╔══

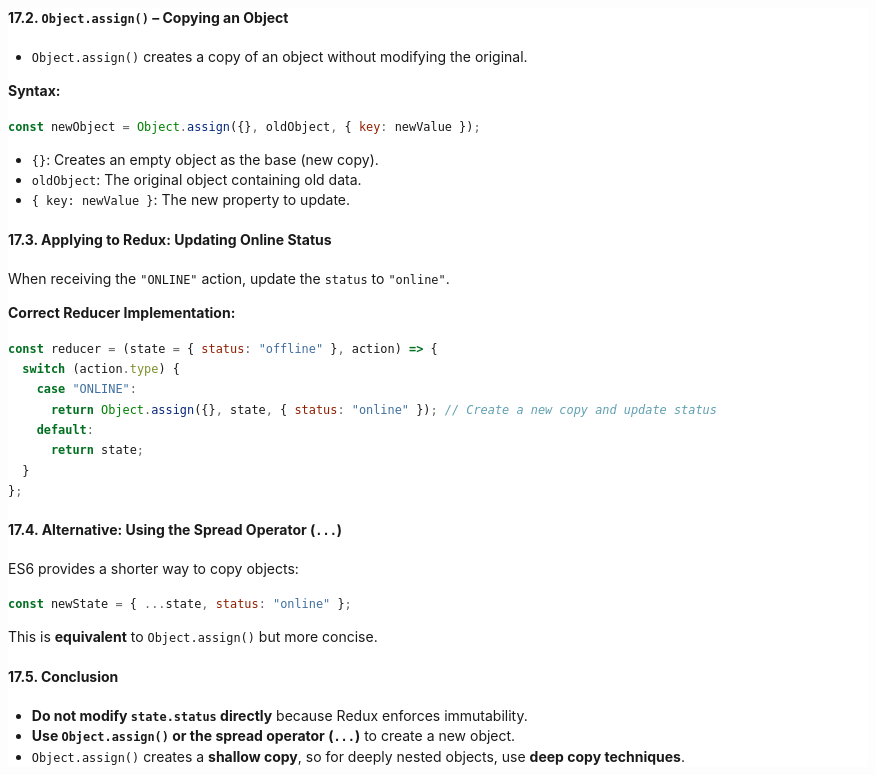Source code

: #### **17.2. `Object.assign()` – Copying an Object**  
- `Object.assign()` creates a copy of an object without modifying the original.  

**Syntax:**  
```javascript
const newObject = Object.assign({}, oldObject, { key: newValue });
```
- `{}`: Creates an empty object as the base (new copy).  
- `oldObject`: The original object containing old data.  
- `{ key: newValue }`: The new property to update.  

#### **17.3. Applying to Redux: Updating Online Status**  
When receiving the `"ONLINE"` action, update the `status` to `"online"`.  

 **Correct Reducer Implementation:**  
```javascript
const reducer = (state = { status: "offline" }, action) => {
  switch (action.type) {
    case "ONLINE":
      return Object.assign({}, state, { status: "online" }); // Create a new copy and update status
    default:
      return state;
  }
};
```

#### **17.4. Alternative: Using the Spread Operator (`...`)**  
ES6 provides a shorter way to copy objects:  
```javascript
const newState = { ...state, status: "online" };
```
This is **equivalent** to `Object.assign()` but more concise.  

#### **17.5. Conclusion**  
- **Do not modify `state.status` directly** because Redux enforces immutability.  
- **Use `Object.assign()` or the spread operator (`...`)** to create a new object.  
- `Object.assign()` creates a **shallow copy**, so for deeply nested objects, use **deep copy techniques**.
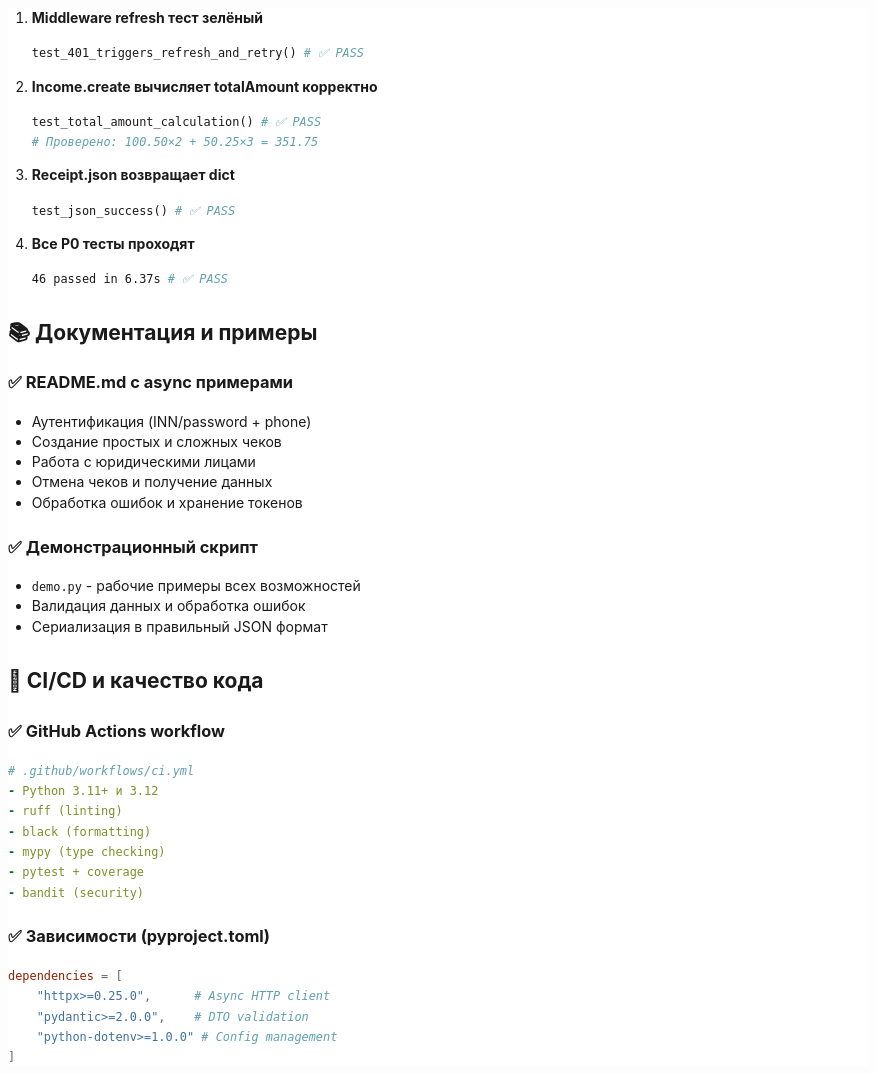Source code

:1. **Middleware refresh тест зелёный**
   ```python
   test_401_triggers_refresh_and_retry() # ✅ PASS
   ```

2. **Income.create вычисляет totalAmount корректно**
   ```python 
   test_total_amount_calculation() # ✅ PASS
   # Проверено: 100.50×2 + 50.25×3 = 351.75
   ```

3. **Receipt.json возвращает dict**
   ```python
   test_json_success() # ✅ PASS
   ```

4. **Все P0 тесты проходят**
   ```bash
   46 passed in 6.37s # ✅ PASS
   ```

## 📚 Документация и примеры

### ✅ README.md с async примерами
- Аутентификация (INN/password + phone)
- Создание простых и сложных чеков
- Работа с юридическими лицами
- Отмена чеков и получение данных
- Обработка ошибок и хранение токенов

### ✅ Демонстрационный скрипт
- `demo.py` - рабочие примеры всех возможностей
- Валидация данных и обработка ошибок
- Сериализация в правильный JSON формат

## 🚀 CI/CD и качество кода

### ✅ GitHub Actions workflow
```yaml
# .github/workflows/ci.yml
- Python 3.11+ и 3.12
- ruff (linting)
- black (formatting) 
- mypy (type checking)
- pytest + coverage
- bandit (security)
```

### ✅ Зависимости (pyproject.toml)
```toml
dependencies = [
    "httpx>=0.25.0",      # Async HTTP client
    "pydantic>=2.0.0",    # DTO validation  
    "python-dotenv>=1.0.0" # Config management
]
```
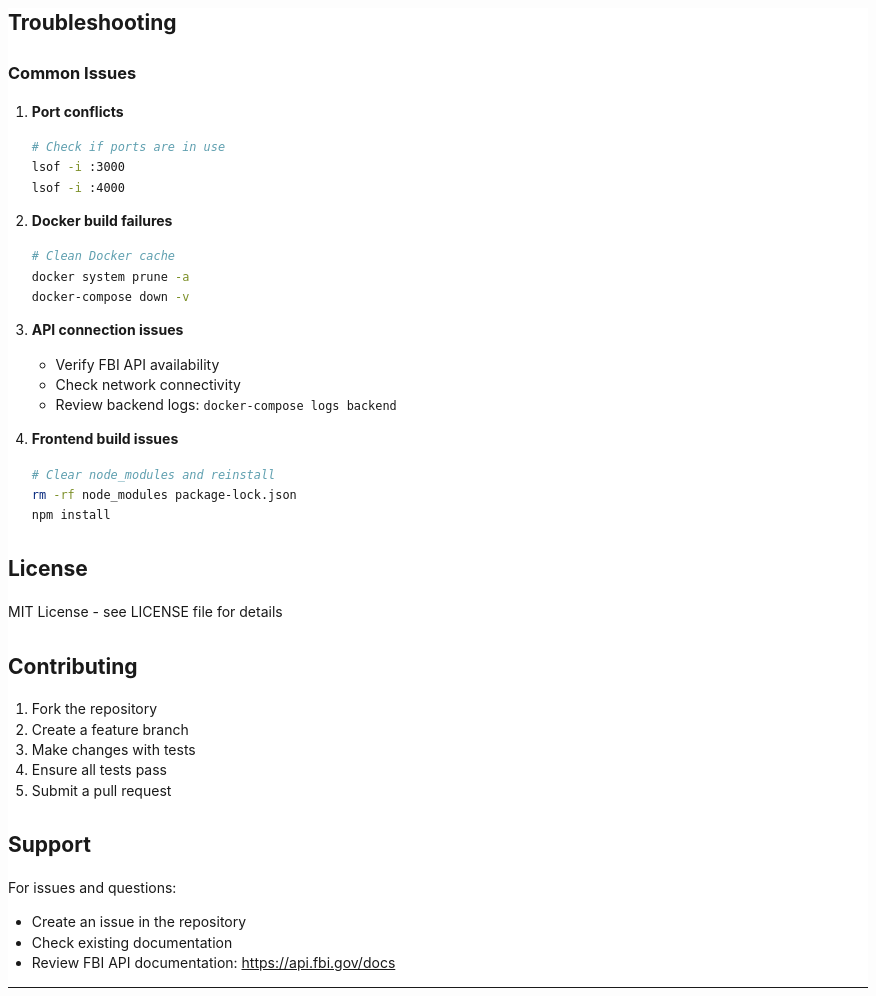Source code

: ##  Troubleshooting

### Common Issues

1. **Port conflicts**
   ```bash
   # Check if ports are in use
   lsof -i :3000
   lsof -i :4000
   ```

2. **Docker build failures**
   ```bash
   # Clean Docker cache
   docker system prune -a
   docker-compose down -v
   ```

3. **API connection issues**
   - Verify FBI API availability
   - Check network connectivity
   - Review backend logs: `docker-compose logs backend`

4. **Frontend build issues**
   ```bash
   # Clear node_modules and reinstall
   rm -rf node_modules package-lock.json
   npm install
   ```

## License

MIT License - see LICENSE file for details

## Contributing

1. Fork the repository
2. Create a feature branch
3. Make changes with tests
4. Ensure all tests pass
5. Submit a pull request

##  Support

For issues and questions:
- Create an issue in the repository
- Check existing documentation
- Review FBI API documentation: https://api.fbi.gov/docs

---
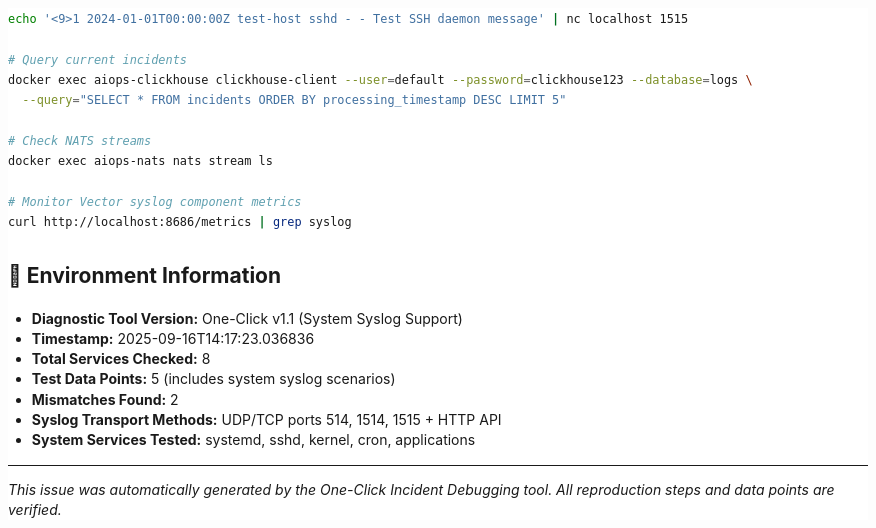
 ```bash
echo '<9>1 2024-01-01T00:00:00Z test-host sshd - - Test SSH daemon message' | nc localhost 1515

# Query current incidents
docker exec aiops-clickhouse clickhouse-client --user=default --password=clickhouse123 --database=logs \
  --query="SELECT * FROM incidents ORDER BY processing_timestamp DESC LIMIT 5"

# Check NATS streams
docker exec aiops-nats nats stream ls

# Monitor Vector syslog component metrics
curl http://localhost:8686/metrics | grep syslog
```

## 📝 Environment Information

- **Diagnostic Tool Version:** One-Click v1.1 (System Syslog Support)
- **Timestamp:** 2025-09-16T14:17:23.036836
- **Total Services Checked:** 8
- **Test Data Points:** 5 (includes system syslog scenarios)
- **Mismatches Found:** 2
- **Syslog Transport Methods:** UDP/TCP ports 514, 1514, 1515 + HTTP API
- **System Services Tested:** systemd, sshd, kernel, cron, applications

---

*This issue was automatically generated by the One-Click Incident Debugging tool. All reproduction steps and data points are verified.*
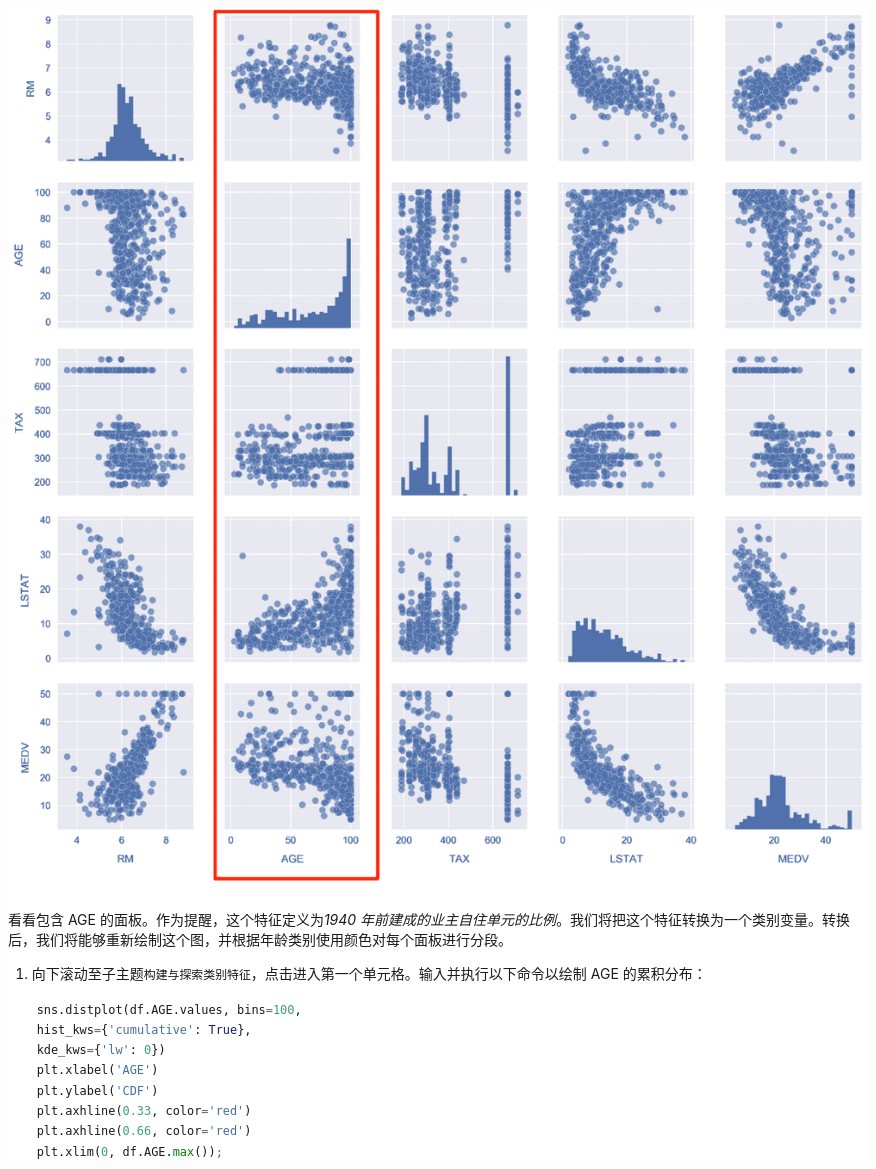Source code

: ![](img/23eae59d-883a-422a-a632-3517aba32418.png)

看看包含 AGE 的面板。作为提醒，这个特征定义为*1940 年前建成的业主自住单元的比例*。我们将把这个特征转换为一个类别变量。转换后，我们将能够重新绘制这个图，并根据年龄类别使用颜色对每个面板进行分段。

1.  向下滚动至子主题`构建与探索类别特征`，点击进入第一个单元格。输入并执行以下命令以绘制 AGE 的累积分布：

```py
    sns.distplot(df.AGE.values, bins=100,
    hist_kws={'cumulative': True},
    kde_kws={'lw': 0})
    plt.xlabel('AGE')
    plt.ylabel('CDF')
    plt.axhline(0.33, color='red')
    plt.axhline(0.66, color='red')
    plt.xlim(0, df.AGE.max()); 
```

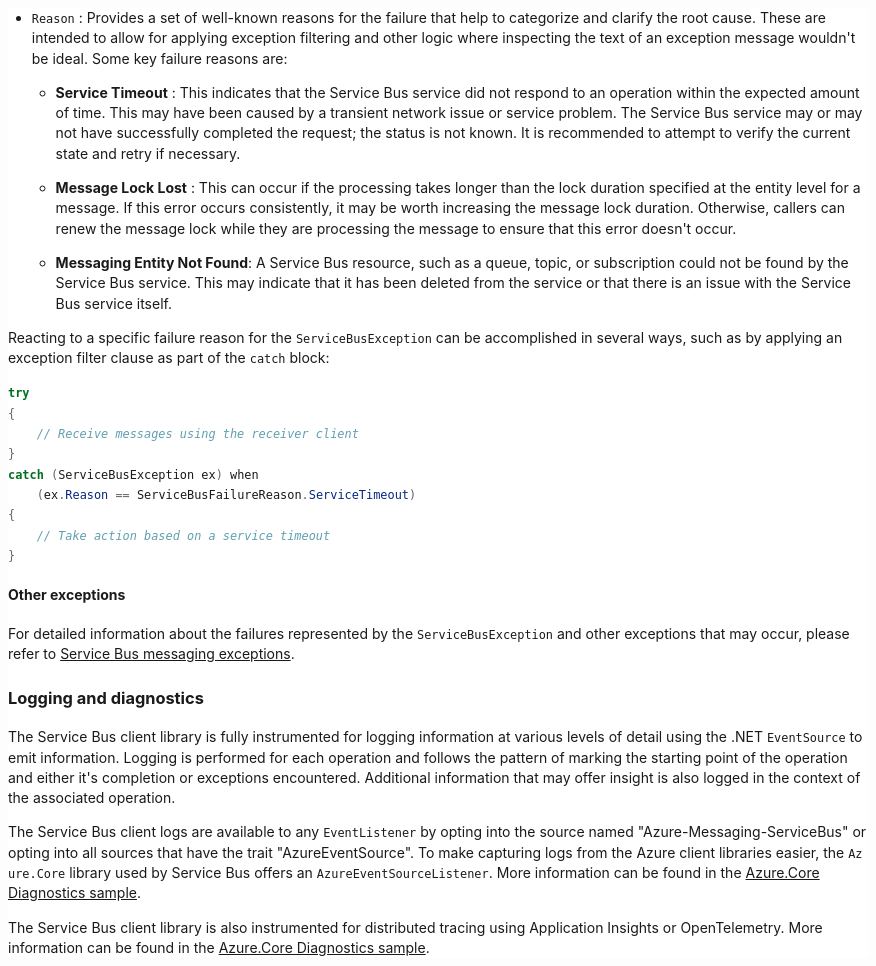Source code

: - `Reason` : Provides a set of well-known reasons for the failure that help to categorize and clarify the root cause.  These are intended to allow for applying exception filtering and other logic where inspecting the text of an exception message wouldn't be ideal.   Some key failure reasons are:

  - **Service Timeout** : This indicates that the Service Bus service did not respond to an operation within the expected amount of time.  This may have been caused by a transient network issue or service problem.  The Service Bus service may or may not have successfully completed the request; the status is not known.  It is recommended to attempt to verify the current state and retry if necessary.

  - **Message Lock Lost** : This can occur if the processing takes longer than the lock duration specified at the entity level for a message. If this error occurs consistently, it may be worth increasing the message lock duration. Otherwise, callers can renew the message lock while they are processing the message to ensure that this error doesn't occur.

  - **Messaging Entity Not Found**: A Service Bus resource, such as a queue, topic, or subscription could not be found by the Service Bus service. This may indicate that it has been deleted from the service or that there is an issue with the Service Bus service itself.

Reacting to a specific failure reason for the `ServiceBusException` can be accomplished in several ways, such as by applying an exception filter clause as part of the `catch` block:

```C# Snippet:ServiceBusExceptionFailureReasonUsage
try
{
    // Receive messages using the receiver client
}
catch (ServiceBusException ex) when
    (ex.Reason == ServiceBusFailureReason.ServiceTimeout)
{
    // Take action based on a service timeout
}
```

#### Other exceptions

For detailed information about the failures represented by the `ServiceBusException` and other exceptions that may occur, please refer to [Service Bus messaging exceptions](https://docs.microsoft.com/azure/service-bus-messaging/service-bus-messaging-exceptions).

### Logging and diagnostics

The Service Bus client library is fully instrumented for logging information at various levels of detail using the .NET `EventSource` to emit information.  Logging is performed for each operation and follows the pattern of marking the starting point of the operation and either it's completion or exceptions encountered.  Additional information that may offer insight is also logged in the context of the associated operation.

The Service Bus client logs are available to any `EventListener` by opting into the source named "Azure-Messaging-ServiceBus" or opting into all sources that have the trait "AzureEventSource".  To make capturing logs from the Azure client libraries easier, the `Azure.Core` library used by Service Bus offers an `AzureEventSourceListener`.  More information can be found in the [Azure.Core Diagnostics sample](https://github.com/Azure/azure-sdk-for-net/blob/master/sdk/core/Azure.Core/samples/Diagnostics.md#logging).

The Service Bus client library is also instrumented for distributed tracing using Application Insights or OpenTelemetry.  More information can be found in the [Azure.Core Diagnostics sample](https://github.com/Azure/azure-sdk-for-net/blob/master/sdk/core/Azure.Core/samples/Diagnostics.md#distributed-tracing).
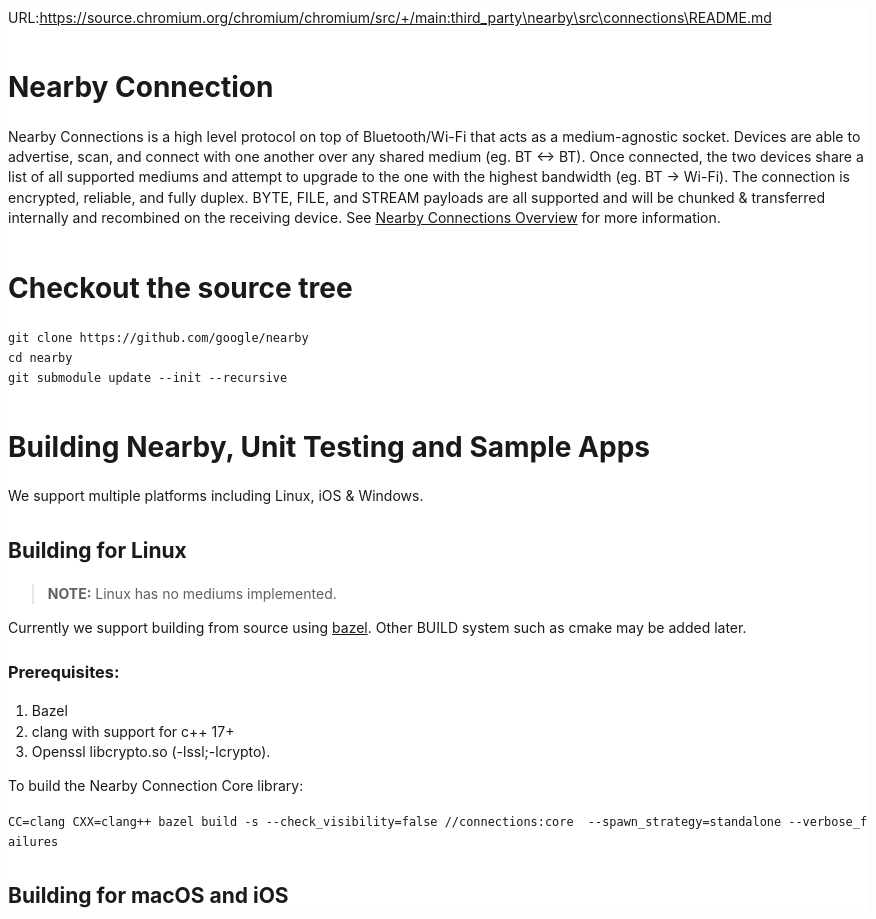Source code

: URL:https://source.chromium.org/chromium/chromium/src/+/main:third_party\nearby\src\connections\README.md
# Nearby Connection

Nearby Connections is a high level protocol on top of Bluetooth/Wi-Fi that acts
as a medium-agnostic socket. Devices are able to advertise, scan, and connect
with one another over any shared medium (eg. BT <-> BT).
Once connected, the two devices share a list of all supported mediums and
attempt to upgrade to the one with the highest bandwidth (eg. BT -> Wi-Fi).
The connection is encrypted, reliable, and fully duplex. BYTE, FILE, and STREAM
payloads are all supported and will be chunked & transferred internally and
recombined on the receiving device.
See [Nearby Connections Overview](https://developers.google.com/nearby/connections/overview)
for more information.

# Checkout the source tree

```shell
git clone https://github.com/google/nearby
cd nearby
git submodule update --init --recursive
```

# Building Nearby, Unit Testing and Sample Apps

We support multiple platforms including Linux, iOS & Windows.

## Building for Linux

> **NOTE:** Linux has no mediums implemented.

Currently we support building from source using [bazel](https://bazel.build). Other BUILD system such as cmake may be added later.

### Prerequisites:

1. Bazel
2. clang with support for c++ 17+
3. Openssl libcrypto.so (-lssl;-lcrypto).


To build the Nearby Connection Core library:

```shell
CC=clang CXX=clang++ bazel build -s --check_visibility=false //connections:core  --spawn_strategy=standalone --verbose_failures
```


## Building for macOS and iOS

╚══

*The problem*
Select and copy each line from the data that includes the word "Redux".

*Task solution*
#### **17.3. Applying to Redux: Updating Online Status**  
- **Do not modify `state.status` directly** because Redux enforces immutability.  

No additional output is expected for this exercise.